■ **TASK PROMPT**: Please copy the listing below line for line, leaving out the pictures.

· · · · · · ·

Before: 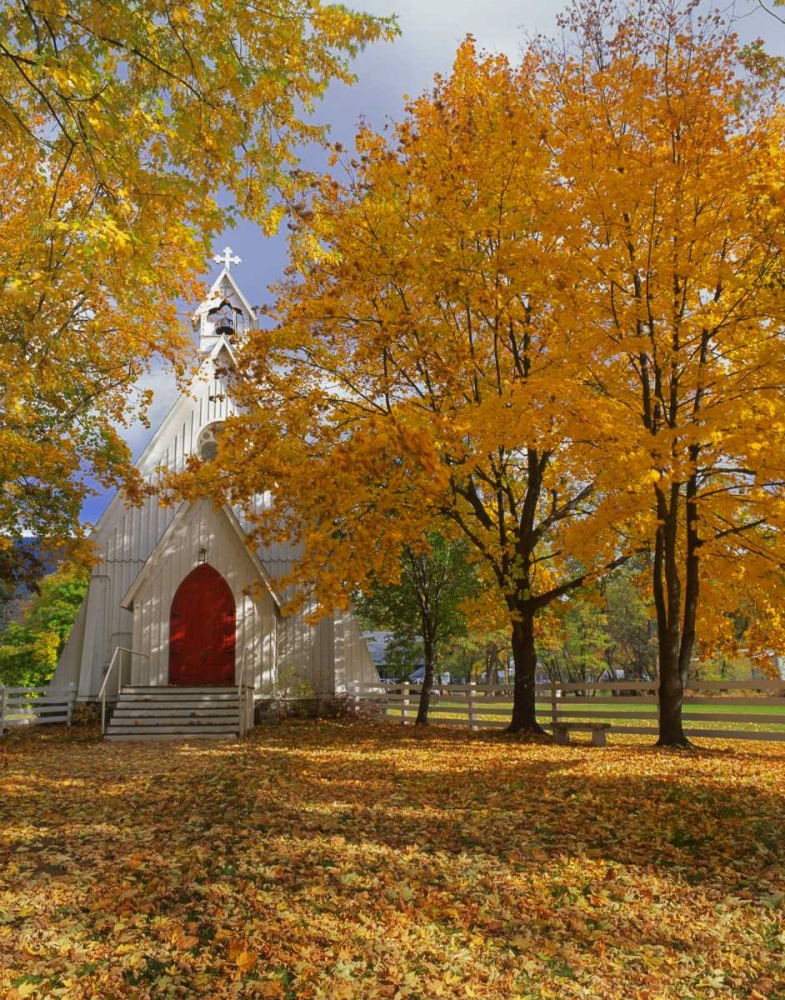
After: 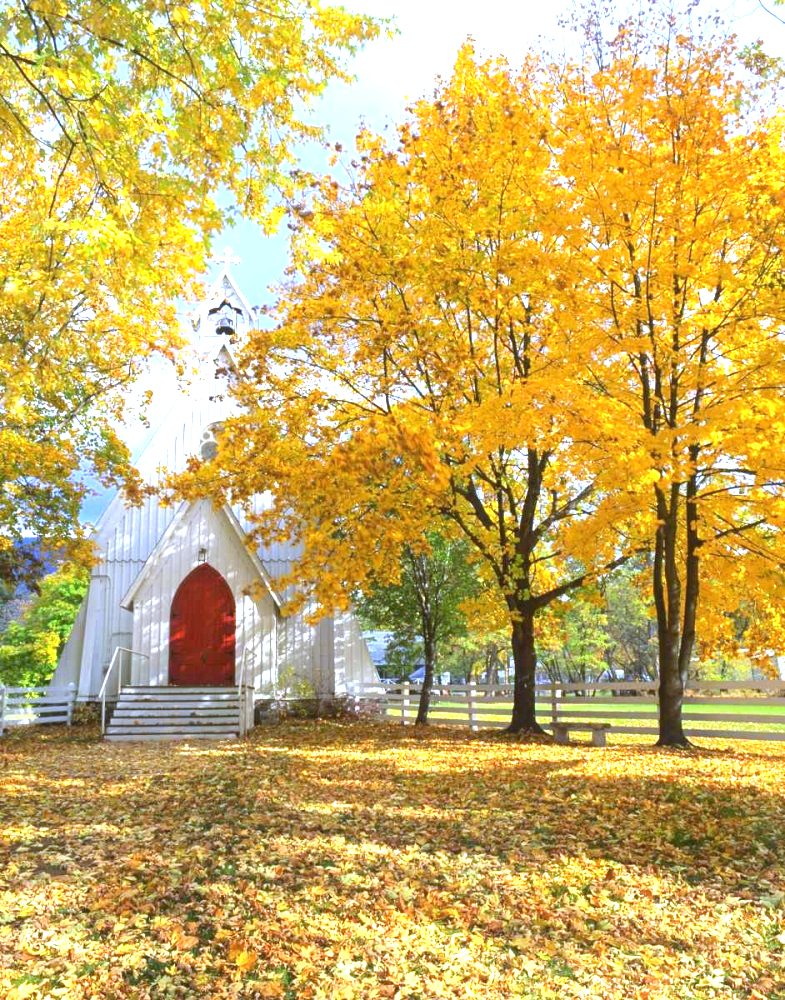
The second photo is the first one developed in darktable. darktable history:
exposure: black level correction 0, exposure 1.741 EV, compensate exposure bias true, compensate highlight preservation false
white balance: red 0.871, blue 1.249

· · · · · · ·

■ **RESPONSE BELOW**:
Before: 
After: 
The second photo is the first one developed in darktable. darktable history:
exposure: black level correction 0, exposure 1.741 EV, compensate exposure bias true, compensate highlight preservation false
white balance: red 0.871, blue 1.249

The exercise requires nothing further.